Aus Sicht von Lobbycontrol besteht die Gefahr weniger darin, dass Interessenvertreter in den kommenden Wochen konkrete Vorteile etwa für die Pharmaindustrie oder die Deutsche Bahn in den Koalitionsvertrag hinein verhandeln. Vielmehr könnten sie grundsätzlich Einfluss auf Themen und Zugang zu Informationen haben, die im späteren Regierungsverlauf von Vorteil sein könnten. "Die Interessenvertreter können den Verhandlungsverlauf beeinflussen, verfügen über Insider-Kenntnisse und können nebenbei Kontakte mit der künftigen Regierung knüpfen", sagte Timo Lange. Denn das wiederum sei eine klare Bevorteilung von Einzelinteressen gegenüber allen anderen. Wobei auch gilt: Interessengruppen werden so oder so auf die neue Regierung wirken.

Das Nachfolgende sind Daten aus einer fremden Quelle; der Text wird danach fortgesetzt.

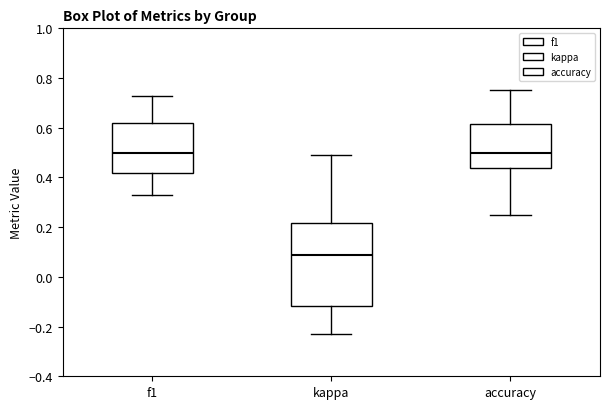

Reading left to right, read every box against the y-axis: the position of its median line, the range the box covers, and the ends of its whiskers. The values are not printed on the chart, so give them approximately, as read against the axis.

f1: median 0.50, box 0.42 to 0.62, whiskers 0.34 to 0.72
kappa: median 0.08, box -0.12 to 0.22, whiskers -0.24 to 0.50
accuracy: median 0.50, box 0.44 to 0.62, whiskers 0.26 to 0.76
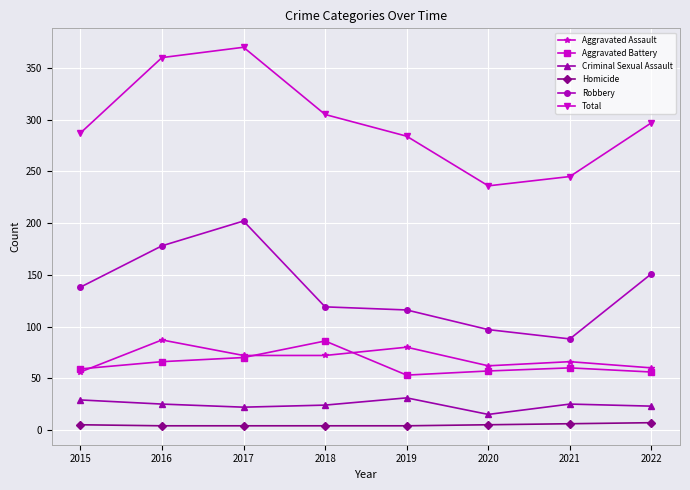

At which category is the sum across all series the highest?

2017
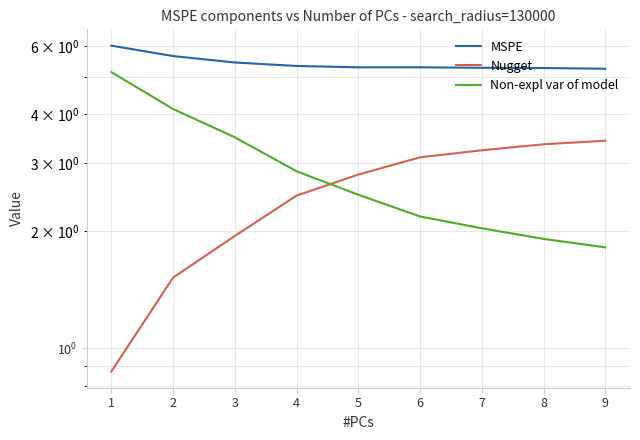

Is the value of MSPE at 2 greater than the value of Non-expl var of model at 8?

Yes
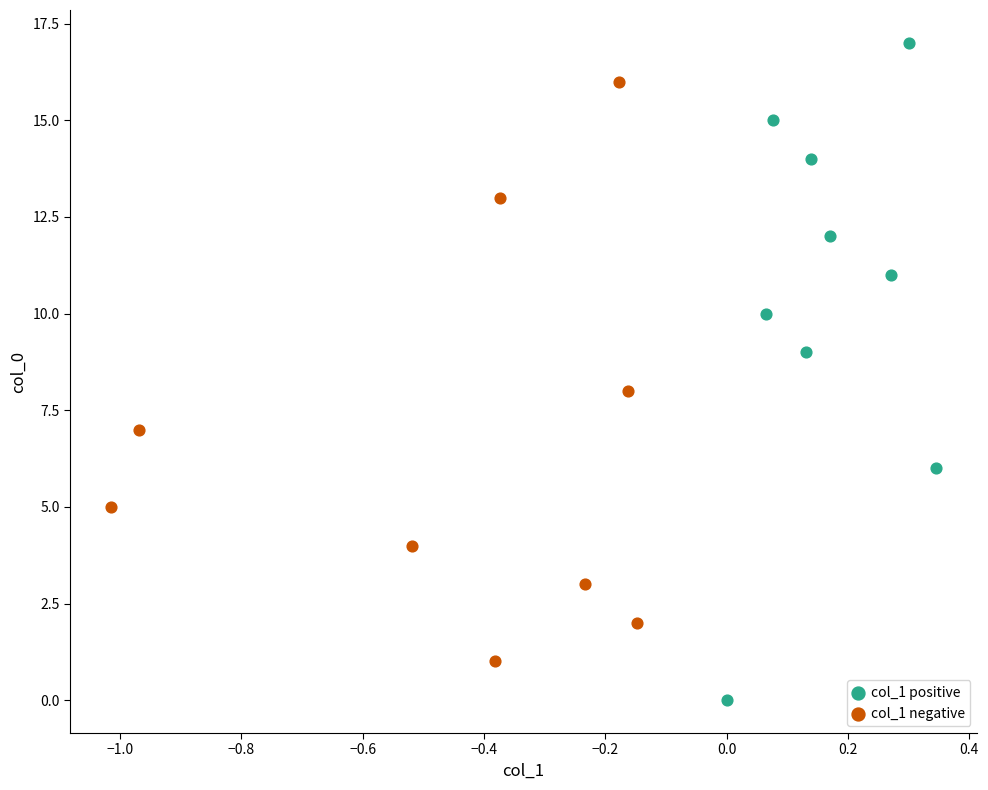

Which series contains the highest Y value?

col_1 positive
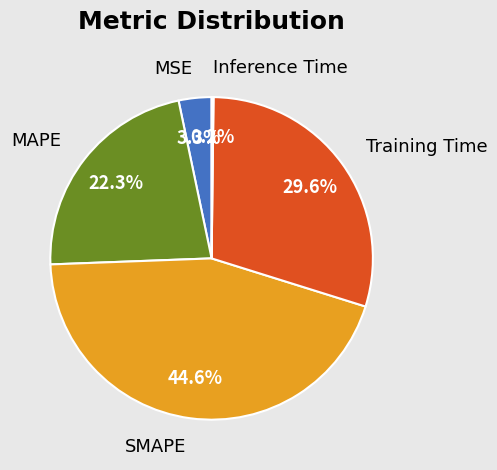

What percentage do SMAPE and MAPE together represent?

66.9%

Aus SPD-Kreisen ist teilweise Verwunderung über die CDU-Auswahl der Experten zu hören, jedoch keine offene Kritik, zumal die Gespräche und das Kennenlernen gerade erst begonnen haben. Die SPD selbst setzt bei Vor- und Nachbereitung der Koalitionsverhandlungen auf Beratung durch Verbände.